Figure 8-1 Chaîne de transmission d’une infection. La chaîne doit être intacte pour permettre à l’infection d’être transmise à un autre hôte. La transmission peut être contrôlée par l’interruption de n’importe quel lien de la chaîne. (Source : Sanders M : Mosby’s paramedic textbook, revised ed 3, St Louis, 2007, Mosby.)
Moyens de défenses naturels de l’organisme
Le corps est équipé de mécanismes de défenses sophistiqués qui inhibent l’invasion de l’agent pathogène. L’arrivée d’un agent pathogène (voir plus haut) déclenche une chaîne de réactions complexes au niveau du système immunitaire. D’abord, une réponse inflammatoire non spécifique entraîne la migration des neutrophiles et la libération de substances inflammatoires afin de contenir et d’inactiver l’agent pathogène. Puis survient une réponse plus spécifique avec le développement de récepteurs pour un antigène spécifique de l’agent pathogène par les lymphocytes T. Cela permet aux lymphocytes T de se fixer sur l’agent pathogène et de l’ingérer. Les lymphocytes B sont ensuite activés et commencent à produire des anticorps ayant une affinité pour l’antigène spécifique. Ces anticorps circulants se lient à l’antigène de l’agent pathogène, soit pour le rendre inefficace, soit pour l’inactiver ou le détruire par l’intermédiaire d’autres mécanismes de défense. Un antigène peut être une composante d’un agent pathogène tel qu’un virus, un parasite, des acariens, ou un produit sanguin labile transfusé. L’antigène est une molécule que le système immunitaire ne reconnaît pas comme sienne. Le système immunitaire peut parfois réagir contre des composants du corps, appelés autoantigènes, mais il est activé principalement en réponse à des antigènes exogènes, introduits dans le corps. La capacité du système immunitaire de distinguer entre le « soi » et l’ « autre » est essentielle. Sans elle, le corps serait indistinctement assiégé par ses propres cellules.

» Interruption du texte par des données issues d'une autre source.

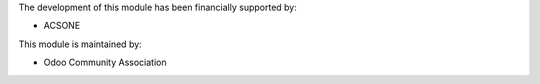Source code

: The development of this module has been financially supported by:

* ACSONE

This module is maintained by:

* Odoo Community Association
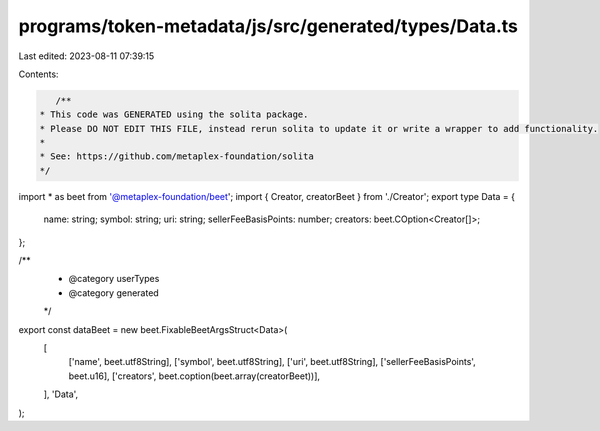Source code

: programs/token-metadata/js/src/generated/types/Data.ts
======================================================

Last edited: 2023-08-11 07:39:15

Contents:

.. code-block:: ts

    /**
 * This code was GENERATED using the solita package.
 * Please DO NOT EDIT THIS FILE, instead rerun solita to update it or write a wrapper to add functionality.
 *
 * See: https://github.com/metaplex-foundation/solita
 */

import * as beet from '@metaplex-foundation/beet';
import { Creator, creatorBeet } from './Creator';
export type Data = {
  name: string;
  symbol: string;
  uri: string;
  sellerFeeBasisPoints: number;
  creators: beet.COption<Creator[]>;
};

/**
 * @category userTypes
 * @category generated
 */
export const dataBeet = new beet.FixableBeetArgsStruct<Data>(
  [
    ['name', beet.utf8String],
    ['symbol', beet.utf8String],
    ['uri', beet.utf8String],
    ['sellerFeeBasisPoints', beet.u16],
    ['creators', beet.coption(beet.array(creatorBeet))],
  ],
  'Data',
);


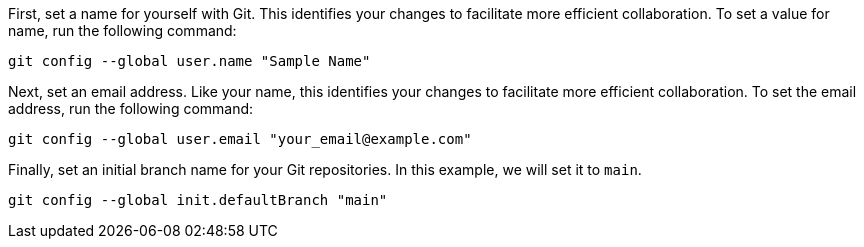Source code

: First, set a name for yourself with Git. This identifies your changes to
facilitate more efficient collaboration. To set a value for name, run
the following command:

[source,bash]
----
git config --global user.name "Sample Name"
----

Next, set an email address. Like your name, this identifies your changes
to facilitate more efficient collaboration. To set the email address,
run the following command:

[source,bash]
----
git config --global user.email "your_email@example.com"
----

Finally, set an initial branch name for your Git repositories. In this
example, we will set it to `main`.

[source,bash]
----
git config --global init.defaultBranch "main"
----
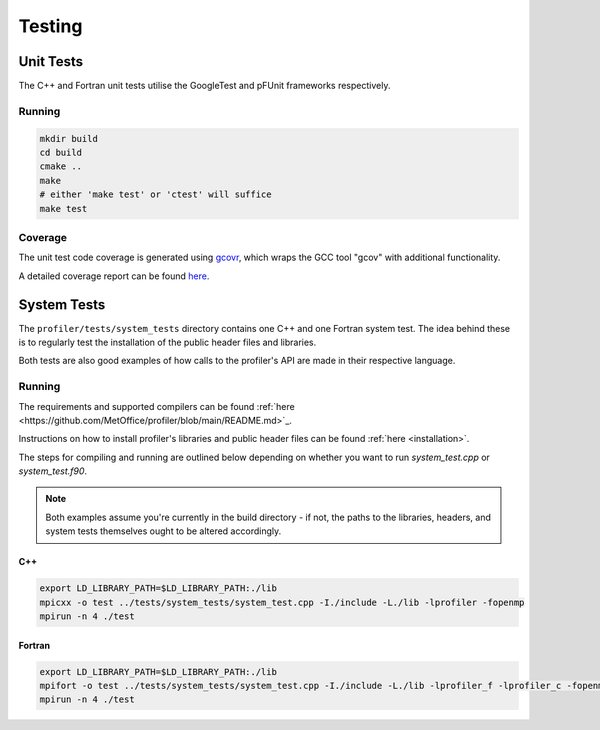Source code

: #######
Testing
#######

Unit Tests
==========

The C++ and Fortran unit tests utilise the GoogleTest and pFUnit frameworks 
respectively. 

Running
-------

.. code-block:: shell

   mkdir build
   cd build
   cmake ..
   make 
   # either 'make test' or 'ctest' will suffice
   make test

Coverage
--------

The unit test code coverage is generated using `gcovr <https://gcvor.com/en/stable/>`_,
which wraps the GCC tool "gcov" with additional functionality.

A detailed coverage report can be found `here <https://metoffice.github.io/profiler/coverage>`_.

System Tests
============

The ``profiler/tests/system_tests`` directory contains one C++ and one Fortran
system test. The idea behind these is to regularly test the installation of the
public header files and libraries.

Both tests are also good examples of how calls to the profiler's API are made
in their respective language.

Running
-------

The requirements and supported compilers can be found
:ref:`here <https://github.com/MetOffice/profiler/blob/main/README.md>`_.

Instructions on how to install profiler's libraries and public header
files can be found :ref:`here <installation>`.

The steps for compiling and running are outlined below depending on whether you
want to run `system_test.cpp` or `system_test.f90`.

.. note::
    
   Both examples assume you're currently in the build directory - if not, the paths to
   the libraries, headers, and system tests themselves ought to be altered accordingly.

C++
^^^

.. code-block:: shell

    export LD_LIBRARY_PATH=$LD_LIBRARY_PATH:./lib
    mpicxx -o test ../tests/system_tests/system_test.cpp -I./include -L./lib -lprofiler -fopenmp
    mpirun -n 4 ./test

Fortran
^^^^^^^

.. code-block:: shell

    export LD_LIBRARY_PATH=$LD_LIBRARY_PATH:./lib
    mpifort -o test ../tests/system_tests/system_test.cpp -I./include -L./lib -lprofiler_f -lprofiler_c -fopenmp
    mpirun -n 4 ./test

Le corps humain possède d’autres moyens de défense non spécifiques tels que la peau, le mucus et les cils pour piéger les micro-organismes (figures 8-2 et 8-3). Les sécrétions acides produites au niveau du tube digestif inhibent également la croissance des micro-organismes. Plusieurs systèmes de l’organisme ont également des mécanismes pouvant influer sur l’immunité. Quelques-uns sont expliqués plus en détail dans l’encadré 8-2.
Figure 8-2 Défenses de l’hôte. (Source : Cohen J, Powderly W : Infectious diseases, ed 2, St Louis, 2004, Mosby.)
INFECTION
Bactérie: Les bactéries sont des micro-organismes unicellulaires vivant dans l’eau, à l’intérieur du corps humain, dans les matières organiques et sur des surfaces inorganiques (vecteurs passifs). Les antibiotiques sont efficaces contre la plupart des infections bactériennes. Les bactéries aérobies, telles que celles présentes dans la tuberculose et la peste, ne peuvent survivre qu’en présence d’oxygène, alors que les bactéries anaérobies, telles que les souches de Clostridium (botulisme et tétanos), survivent en l’absence d’oxygène.